Our school games had been "Blackman," "Dare Base" and the like, baseball for the older ones, playhouse and marbles for the younger. Over here it was "Skip the Maloo" and all kinds of singing, dancing, and "kissing" games, for most of those in school were in their teens, and there were only 2 or 3 little children. Every song we knew they sang to a different tune. We thought their way was wrong and they said ours was! We went to school there from the fall of 1892 when we moved into the town of Riverton.

We attended town school until Olive graduated from the 10th grade in May of 1896. She and I had always been in the same class until the last two years when the professor urged her to take three grades in two years. I couldn’t make it so that left me alone for my last year and I just got married then instead. I wasn’t very strong or healthy enough to teach school but thought I’d had enough schooling to help hold down a homestead so that is what I did next fall instead of going back to school. Olive went on to teacher’s institute and to teaching school.

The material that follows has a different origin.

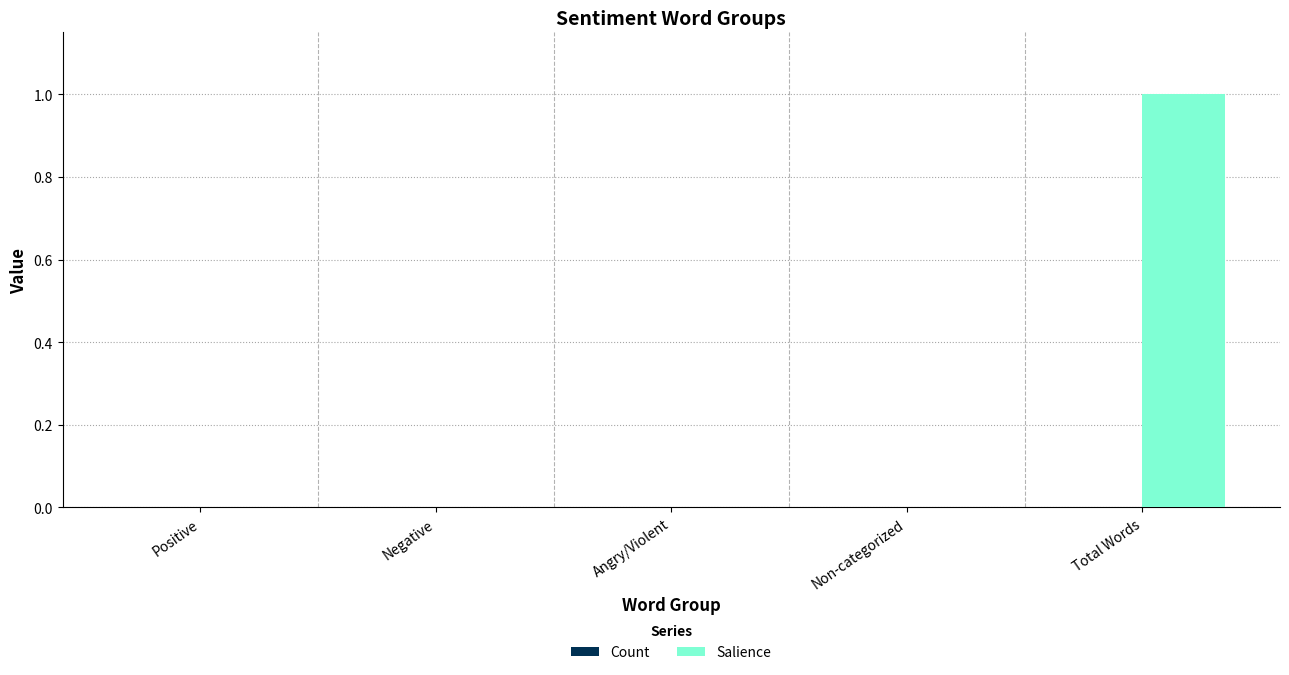

Reading left to right, extract all data points from this chart.

Positive=0	Negative=0	Angry/Violent=0	Non-categorized=0	Total Words=1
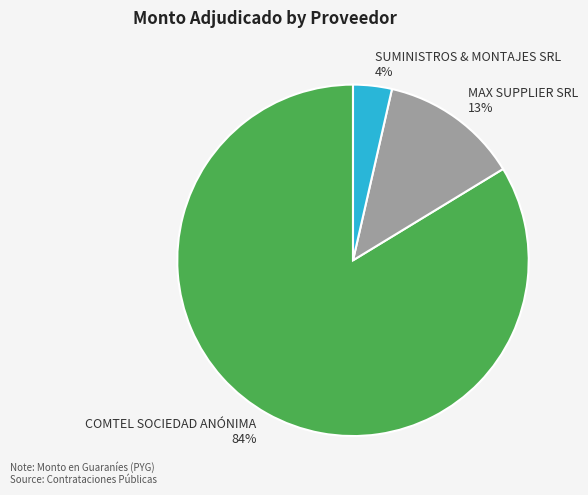

True or false: SUMINISTROS & MONTAJES SRL accounts for 10% of the total.

False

I was the first to marry, in 1896, and we lived in Smith County, Kansas, for nine years. Then we came to Colorado and I’ve been here (Kit Carson County) ever since. Tom (Campbell) used his homestead rights in Kansas on 80 acres and so could file on only 80 acres in Colorado. This he did and after a time a new law was enacted that gave a man the right to file on an additional 160 acres if it joined the original. Only 80 acres joined ours and he was ready to file on that when he died. As his widow I could have filed on it but I didn’t. Sometimes I wish I had and at other times I’m glad I didn’t. I didn’t have the money for the filing fees then and I would have had to "prove up" for seven years, since the time was up on the other 80 acres, and I didn’t want to hold down the homestead all alone. As it was Scott and Zetta (Ready) nearly had "spells" about my being alone the little while I did stay on at Tom’s place after he died - so I mortgaged the place, bought lots in town and built a house there, Stratton, Colorado. For two years I rented the farm and got only $8.75 one year and $9.50 the next! The men were honest enough, they just couldn’t raise any crops.

I built a two room house on my lots here in town and after living here a year sold the farm to the man who held the mortgage for $500.00. Later I learned that if I’d kept the farm until spring I could have gotten twice that. The man kept it with a lot of other collateral and turned it all in on one big deal and then he told me that if he made anything on it he would divide the profits with me. A couple years later, after I had married John (Blackmar) this banker told John to have me bring my bankbook down and he would make a deposit in it for $50.00. A year later he did the same, so I finally got $600.00 for my place..

Well, the homestead days are over now -- and we who grew up together there are scattered far and wide -- your Aunt Zetta, your mother and I in Colorado, Henry in Wyoming and California, and Chauncy in Arkansas, Olive in Iowa, and the twins, Almon in Idaho and Hiram in Iowa. A baby brother, Willie, our sister Viola, and our parents have gone to settle a new homestead in a more beautiful land."

Aunt Inez spent her declining years as an invalid. She died 18 November 1944 at Denver, Colorado and is buried at Stratton, Colorado.